Thanks to a sizable international account surplus, the country’s foreign reserves exceeded $340 billion at the end of last year. At the time of the 1997 crisis, the surplus was $20 billion.

Balance of trade in goods - or the difference in monetary value between exports and imports - is the prime driver of the current-account surplus. Korean exports have surged 11 percent annually on average since 2003, sustaining the local economy against the overall global slowdown.

In contrast, the balance of trade in services has been in the black since 2000, raising concerns about a structural deficit. The service account covers transportation, travel, construction, insurance, financial, communications, intellectual property rights, maintenance and repair, processing service, business services and government services sectors.

South Korea posts heavy losses in travel, intellectual property rights and business services, underscoring the need for a systematic plan to promote value-added services.

The deficit-ridden service sector is associated with the country’s growth model. The Korean economy has been driven by manufacturing and exports of industrial products that can be developed from existing models due to the country’s lack of resources and key technologies.
# # # #
**EXERCISE REQUIREMENTS:**
1. Using the text on Korea's trade balance, say whether each statement agrees with it. Answer yes or no for each, and quote the words that decide it.
(a) Korean exports have grown 11 percent a year on average since 2003.
(b) The balance of trade in services is the prime driver of the current-account surplus.
(c) South Korea posts heavy losses in construction.
2. Duplicate the part of the text on Korea's trade balance from "In contrast, the" to "and key technologies.".
The entries after this text come from a separate source.

**ENTRIES SHOWN:**
# # # #
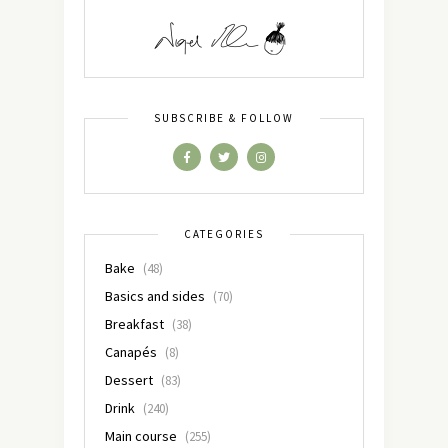
SUBSCRIBE & FOLLOW
CATEGORIES
Bake
(48)
Basics and sides
(70)
Breakfast
(38)
Canapés
(8)
Dessert
(83)
Drink
(240)
Main course
(255)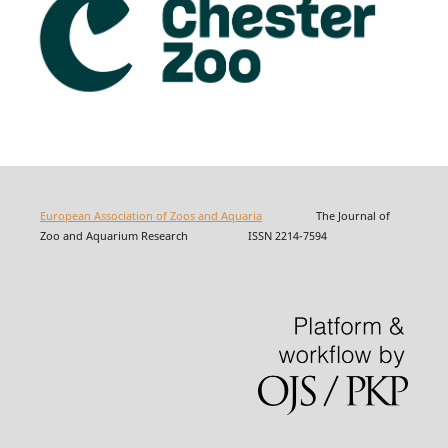
European Association of Zoos and Aquaria
The Journal of
Zoo and Aquarium Research ISSN 2214-7594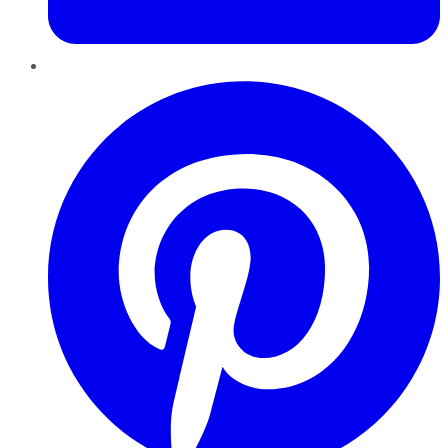
Pinterest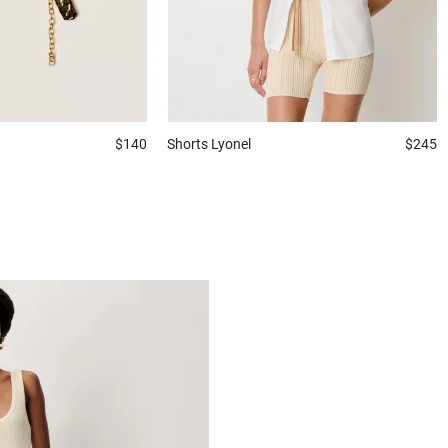
$140
Shorts
Lyonel
$245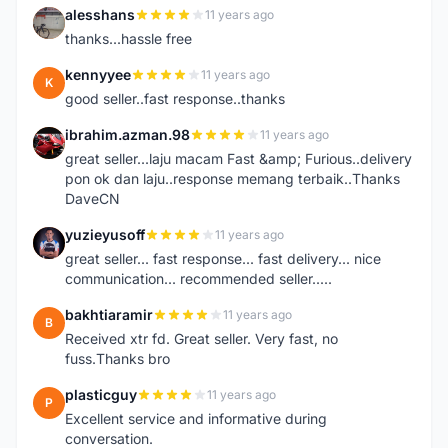
alesshans
11 years ago
A
thanks...hassle free
kennyyee
11 years ago
K
good seller..fast response..thanks
ibrahim.azman.98
11 years ago
I
great seller...laju macam Fast &amp; Furious..delivery
pon ok dan laju..response memang terbaik..Thanks
DaveCN
yuzieyusoff
11 years ago
Y
great seller... fast response... fast delivery... nice
communication... recommended seller.....
bakhtiaramir
11 years ago
B
Received xtr fd. Great seller. Very fast, no
fuss.Thanks bro
plasticguy
11 years ago
P
Excellent service and informative during
conversation.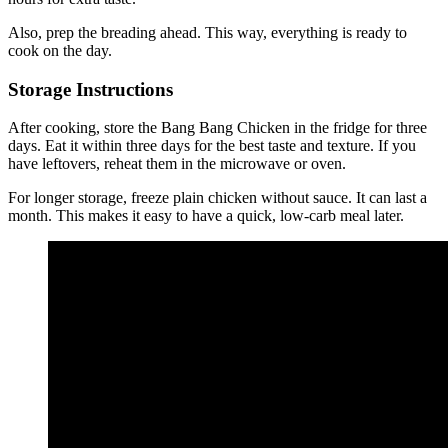
Also, prep the breading ahead. This way, everything is ready to
cook on the day.
Storage Instructions
After cooking, store the Bang Bang Chicken in the fridge for three
days. Eat it within three days for the best taste and texture. If you
have leftovers, reheat them in the microwave or oven.
For longer storage, freeze plain chicken without sauce. It can last a
month. This makes it easy to have a quick, low-carb meal later.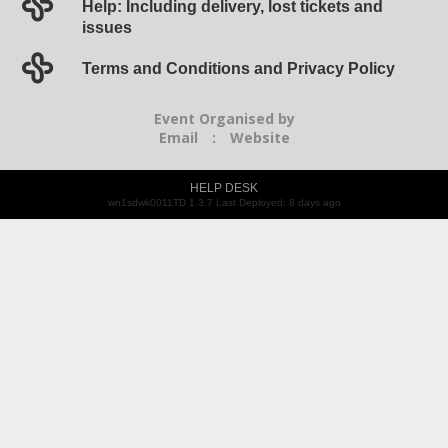
Help: Including delivery, lost tickets and
issues
Terms and Conditions and Privacy Policy
Event Organised by
Email
:
Website
HELP DESK
wn1sdwk0011TD 1.3.7 Last Deployed: 8 days ago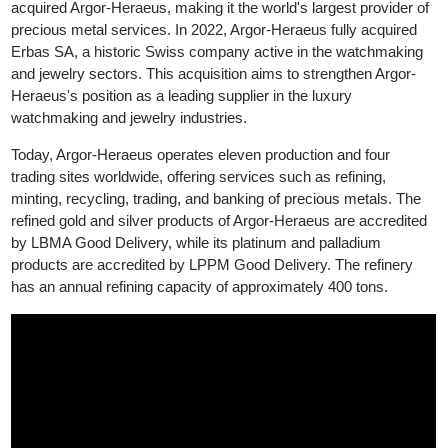
precious metals market. In 1986, Heraeus, a German technolo
group specializing in precious metals, acquired a stake in Argor,
leading to the formation of Argor-Heraeus. In 2017, Heraeus full
acquired Argor-Heraeus, making it the world's largest provider o
precious metal services. In 2022, Argor-Heraeus fully acquired
Erbas SA, a historic Swiss company active in the watchmaking
and jewelry sectors. This acquisition aims to strengthen Argor-
Heraeus's position as a leading supplier in the luxury
watchmaking and jewelry industries.
Today, Argor-Heraeus operates eleven production and four
trading sites worldwide, offering services such as refining,
minting, recycling, trading, and banking of precious metals. The
refined gold and silver products of Argor-Heraeus are accredite
by LBMA Good Delivery, while its platinum and palladium
products are accredited by LPPM Good Delivery. The refinery
has an annual refining capacity of approximately 400 tons.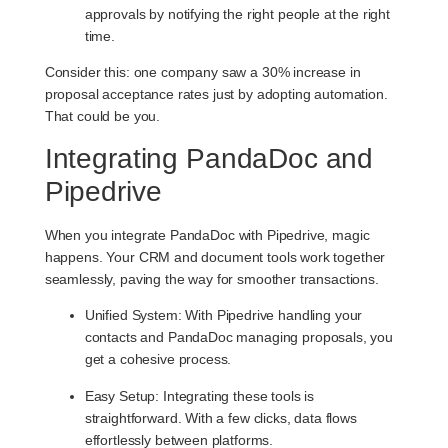
approvals by notifying the right people at the right
time.
Consider this: one company saw a 30% increase in
proposal acceptance rates just by adopting automation.
That could be you.
Integrating PandaDoc and
Pipedrive
When you integrate PandaDoc with Pipedrive, magic
happens. Your CRM and document tools work together
seamlessly, paving the way for smoother transactions.
Unified System
: With Pipedrive handling your
contacts and PandaDoc managing proposals, you
get a cohesive process.
Easy Setup
: Integrating these tools is
straightforward. With a few clicks, data flows
effortlessly between platforms.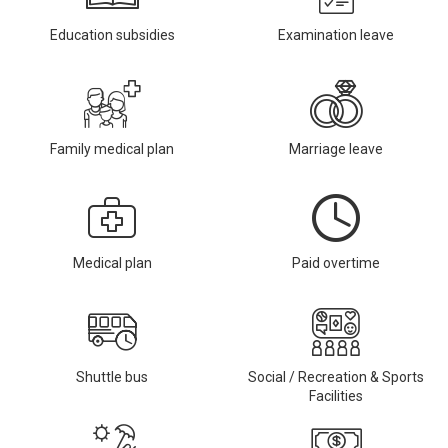
Education subsidies
Examination leave
Family medical plan
Marriage leave
Medical plan
Paid overtime
Shuttle bus
Social / Recreation & Sports
Facilities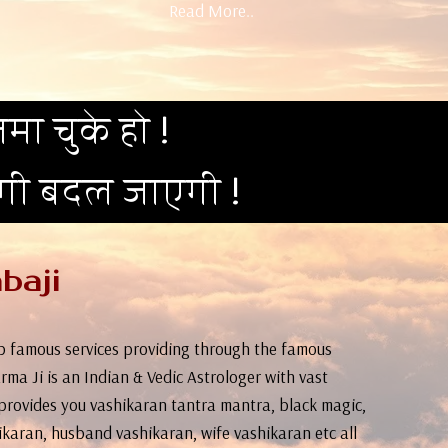
Read More..
मा चुके हो !
दगी बदल जाएगी !
baji
top famous services providing through the famous
rma Ji is an Indian & Vedic Astrologer with vast
provides you vashikaran tantra mantra, black magic,
ikaran, husband vashikaran, wife vashikaran etc all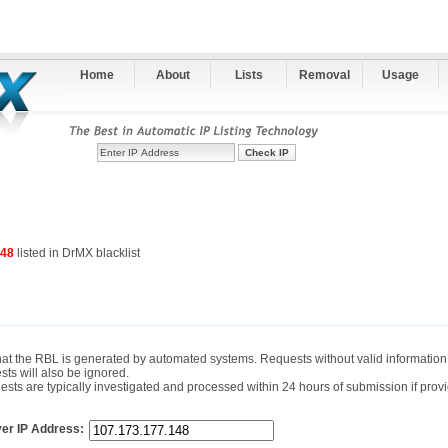
Home
About
Lists
Removal
Usage
148
listed in DrMX blacklist
hat the RBL is generated by automated systems. Requests without valid information 
sts will also be ignored.
ts are typically investigated and processed within 24 hours of submission if provi
er IP Address: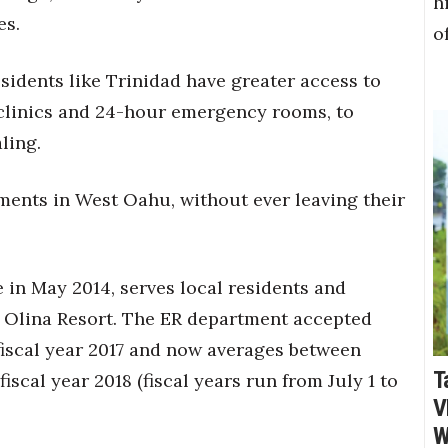
h
es.
o
sidents like Trinidad have greater access to
 clinics and 24-hour emergency rooms, to
ling.
ments in West Oahu, without ever leaving their
 in May 2014, serves local residents and
o Olina Resort. The ER department accepted
iscal year 2017 and now averages between
T
iscal year 2018 (fiscal years run from July 1 to
V
W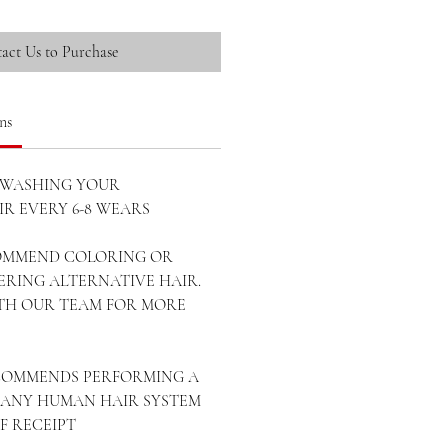
act Us to Purchase
ns
WASHING YOUR
R EVERY 6-8 WEARS
OMMEND COLORING OR
ERING ALTERNATIVE HAIR.
ITH OUR TEAM FOR MORE
ECOMMENDS PERFORMING A
ANY HUMAN HAIR SYSTEM
OF RECEIPT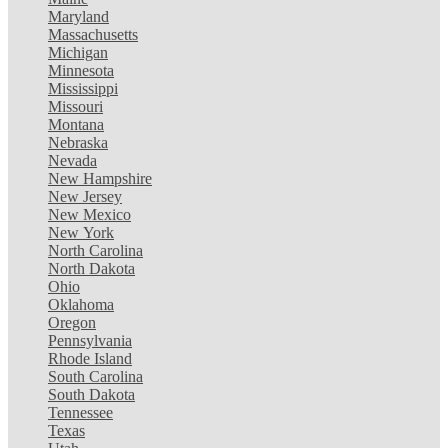
Maryland
Massachusetts
Michigan
Minnesota
Mississippi
Missouri
Montana
Nebraska
Nevada
New Hampshire
New Jersey
New Mexico
New York
North Carolina
North Dakota
Ohio
Oklahoma
Oregon
Pennsylvania
Rhode Island
South Carolina
South Dakota
Tennessee
Texas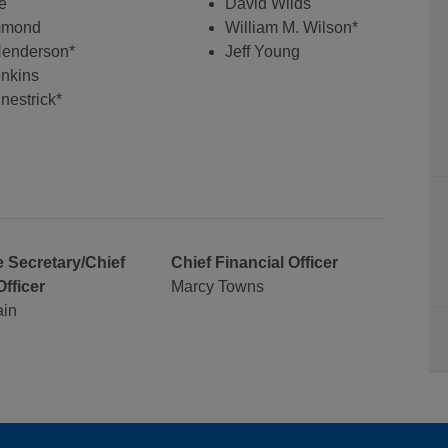
e
David Wilds
mmond
William M. Wilson*
 Henderson*
Jeff Young
nkins
nestrick*
 Secretary/Chief
Chief Financial Officer
Officer
Marcy Towns
ain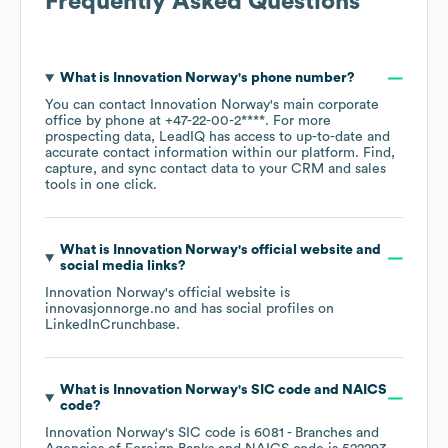
Frequently Asked Questions
What is
Innovation Norway
's phone number?
You can contact
Innovation Norway
's main corporate
office by phone at
+47-22-00-2****
. For more
prospecting data, LeadIQ has access to up-to-date and
accurate contact information within our platform. Find,
capture, and sync contact data to your CRM and sales
tools in one click.
What is
Innovation Norway
's official website and
social media links?
Innovation Norway
's official website is
innovasjonnorge.no
and has social profiles on
LinkedIn
Crunchbase
.
What is
Innovation Norway
's
SIC code
NAICS
code
?
Innovation Norway
's
SIC code is
6081
- Branches and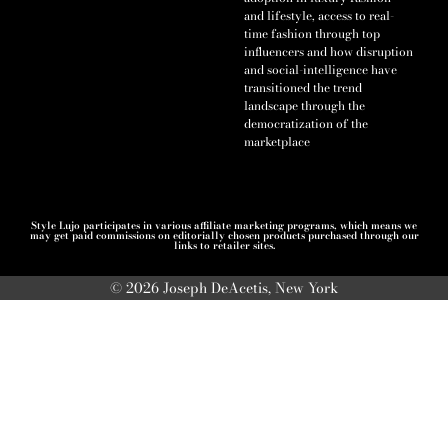
and lifestyle, access to real-
time fashion through top
influencers and how disruption
and social-intelligence have
transitioned the trend
landscape through the
democratization of the
marketplace
Style Lujo participates in various affiliate marketing programs, which means we
may get paid commissions on editorially chosen products purchased through our
links to retailer sites.
© 2026 Joseph DeAcetis, New York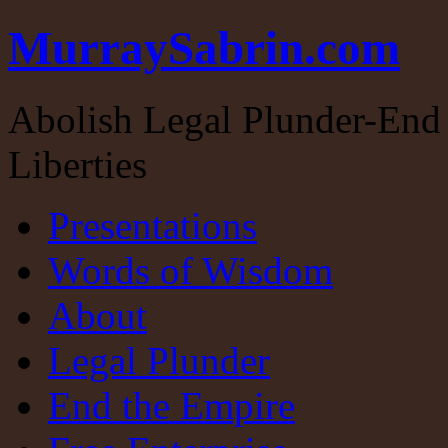
MurraySabrin.com
Abolish Legal Plunder-End 
Liberties
Presentations
Words of Wisdom
About
Legal Plunder
End the Empire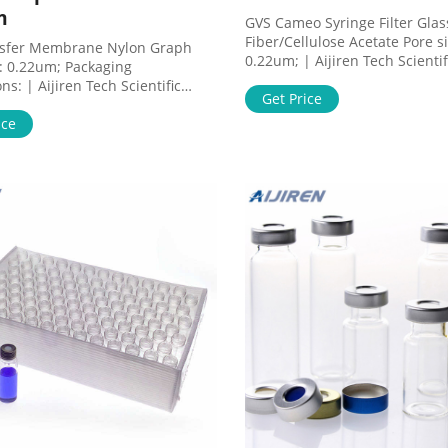
m
GVS Cameo Syringe Filter Glas
Fiber/Cellulose Acetate Pore si
nsfer Membrane Nylon Graph
0.22um; | Aijiren Tech Scienti
e: 0.22um; Packaging
Products Filters and Filtration
s: | Aijiren Tech Scientific
Filters and Prefilters DGA02T3
Get Price
ucts Filters and Filtration
GVS Cameo™ Syringe Filter Gl
ltration Membranes NJTHYB0010
ice
Fiber/Cellulose Acetate Suppli
nsfer Membrane Nylon Graph
1226942 Catalog No. DGA02T
: GVS 1213576 Catalog No.
$438.00 / Pack of 50
10 $588.00 / Each of 1 Qty
ilability Add to cart
tions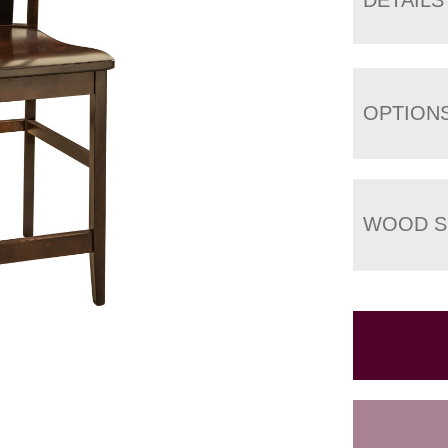
OPTION
WOOD S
# # # #
**ANSWERS FOR THIS EXERCISE:**
1.
(a) Yes: "Korean exports have surged 11 percent annually on average since 2003"
(b) No: "Balance of trade in goods - or the difference in monetary value between exports and imports - is the prime driver of the current-account surplus."
(c) No: "South Korea posts heavy losses in travel, intellectual property rights and business services"

2.
In contrast, the balance of trade in services has been in the black since 2000, raising concerns about a structural deficit. The service account covers transportation, travel, construction, insurance, financial, communications, intellectual property rights, maintenance and repair, processing service, business services and government services sectors.

South Korea posts heavy losses in travel, intellectual property rights and business services, underscoring the need for a systematic plan to promote value-added services.

The deficit-ridden service sector is associated with the country’s growth model. The Korean economy has been driven by manufacturing and exports of industrial products that can be developed from existing models due to the country’s lack of resources and key technologies.